PA Deregulation Bill Will Hurt Rural Broadband Access and Increase Phone Rates

Stephen Herzenberg |

There has been a wave of deregulation bills introduced in statehouses across the country in recent years, and the latest in Pennsylvania is targeting landline telephone service. The plan could end up limiting access to broadband service in rural parts of the commonwealth and sharply increasing telephone rates.

Those are two of the findings in a new report from the Keystone Research Center on HB 1608, which gets a public airing next week before the Pennsylvania House Consumer Affairs Committee.

Like similar bills in other states, HB 1608 is structured to increase the profits of telecommunications companies while raising phone rates and putting quality telephone service at risk in Pennsylvania. It also leaves rural parts of the commonwealth on the wrong side of the digital divide by threatening their access to broadband. Pennsylvania needs next-generation broadband in all communities, not deregulation that locks in substandard rural service.

Phone deregulation in other states has led to significant increases in rates for consumers. In neighboring Ohio, rates have increased $1.25 per month (the maximum rate allowed) since passage of the state’s 2010 deregulation law. In Illinois, another state similar to Pennsylvania, AT&T increased line charge rates by up to 63 percent following passage of a deregulation law. In California, some rates increased by several hundred percent.

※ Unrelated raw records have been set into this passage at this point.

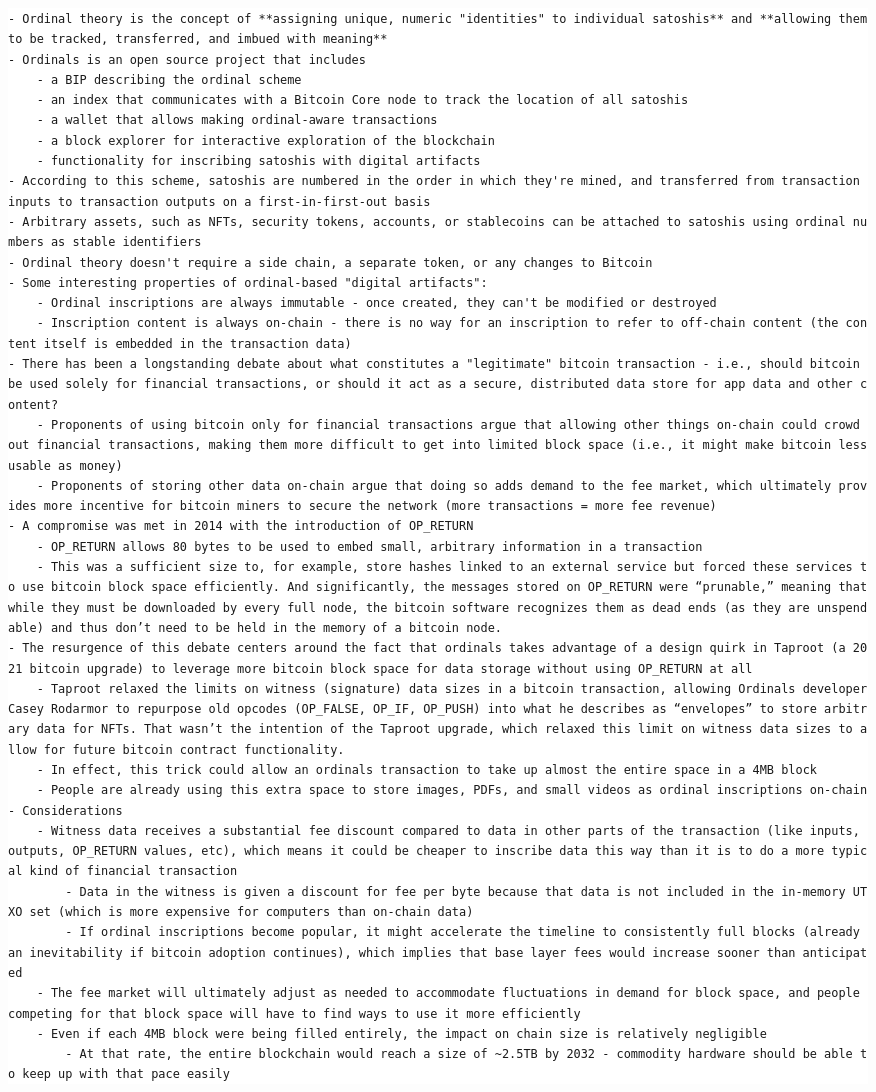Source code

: 	- Ordinal theory is the concept of **assigning unique, numeric "identities" to individual satoshis** and **allowing them to be tracked, transferred, and imbued with meaning**
	- Ordinals is an open source project that includes 
		- a BIP describing the ordinal scheme
		- an index that communicates with a Bitcoin Core node to track the location of all satoshis
		- a wallet that allows making ordinal-aware transactions
		- a block explorer for interactive exploration of the blockchain
		- functionality for inscribing satoshis with digital artifacts
	- According to this scheme, satoshis are numbered in the order in which they're mined, and transferred from transaction inputs to transaction outputs on a first-in-first-out basis
	- Arbitrary assets, such as NFTs, security tokens, accounts, or stablecoins can be attached to satoshis using ordinal numbers as stable identifiers
	- Ordinal theory doesn't require a side chain, a separate token, or any changes to Bitcoin
	- Some interesting properties of ordinal-based "digital artifacts":
		- Ordinal inscriptions are always immutable - once created, they can't be modified or destroyed
		- Inscription content is always on-chain - there is no way for an inscription to refer to off-chain content (the content itself is embedded in the transaction data)
	- There has been a longstanding debate about what constitutes a "legitimate" bitcoin transaction - i.e., should bitcoin be used solely for financial transactions, or should it act as a secure, distributed data store for app data and other content?
		- Proponents of using bitcoin only for financial transactions argue that allowing other things on-chain could crowd out financial transactions, making them more difficult to get into limited block space (i.e., it might make bitcoin less usable as money)
		- Proponents of storing other data on-chain argue that doing so adds demand to the fee market, which ultimately provides more incentive for bitcoin miners to secure the network (more transactions = more fee revenue)
	- A compromise was met in 2014 with the introduction of OP_RETURN
		- OP_RETURN allows 80 bytes to be used to embed small, arbitrary information in a transaction 
		- This was a sufficient size to, for example, store hashes linked to an external service but forced these services to use bitcoin block space efficiently. And significantly, the messages stored on OP_RETURN were “prunable,” meaning that while they must be downloaded by every full node, the bitcoin software recognizes them as dead ends (as they are unspendable) and thus don’t need to be held in the memory of a bitcoin node.
	- The resurgence of this debate centers around the fact that ordinals takes advantage of a design quirk in Taproot (a 2021 bitcoin upgrade) to leverage more bitcoin block space for data storage without using OP_RETURN at all
		- Taproot relaxed the limits on witness (signature) data sizes in a bitcoin transaction, allowing Ordinals developer Casey Rodarmor to repurpose old opcodes (OP_FALSE, OP_IF, OP_PUSH) into what he describes as “envelopes” to store arbitrary data for NFTs. That wasn’t the intention of the Taproot upgrade, which relaxed this limit on witness data sizes to allow for future bitcoin contract functionality.
		- In effect, this trick could allow an ordinals transaction to take up almost the entire space in a 4MB block
		- People are already using this extra space to store images, PDFs, and small videos as ordinal inscriptions on-chain
	- Considerations
		- Witness data receives a substantial fee discount compared to data in other parts of the transaction (like inputs, outputs, OP_RETURN values, etc), which means it could be cheaper to inscribe data this way than it is to do a more typical kind of financial transaction
			- Data in the witness is given a discount for fee per byte because that data is not included in the in-memory UTXO set (which is more expensive for computers than on-chain data)
			- If ordinal inscriptions become popular, it might accelerate the timeline to consistently full blocks (already an inevitability if bitcoin adoption continues), which implies that base layer fees would increase sooner than anticipated
		- The fee market will ultimately adjust as needed to accommodate fluctuations in demand for block space, and people competing for that block space will have to find ways to use it more efficiently 
		- Even if each 4MB block were being filled entirely, the impact on chain size is relatively negligible 
			- At that rate, the entire blockchain would reach a size of ~2.5TB by 2032 - commodity hardware should be able to keep up with that pace easily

The bill allows telephone companies in Pennsylvania to raise rates with only one day’s advance notice by largely eliminating the Public Utility Commission’s oversight of basic telephone service in Pennsylvania. After years of price stability for Pennsylvania telephone consumers, it will likely lead to significant price increases across the state.

The bill also:

  • abandons rural communities by permitting telephone carriers to eliminate service to consumers they do not want to serve, beginning in 2018;
  • eliminates critical consumer protections, reporting requirements that allow consumers to compare phone rates, auditing requirements that ensure phone company accountability, and quality of service requirements; and
  • removes public oversight of telecommunications companies’ mergers and acquisitions.

Like many forms of rushed deregulation, HB 1608 is a bad deal for Pennsylvanians, and lawmakers should reject it. It will raise phone rates for consumers, undermine effective consumer protections, and take away the ability of state regulators to ensure Pennsylvanians have competitive options over the long term.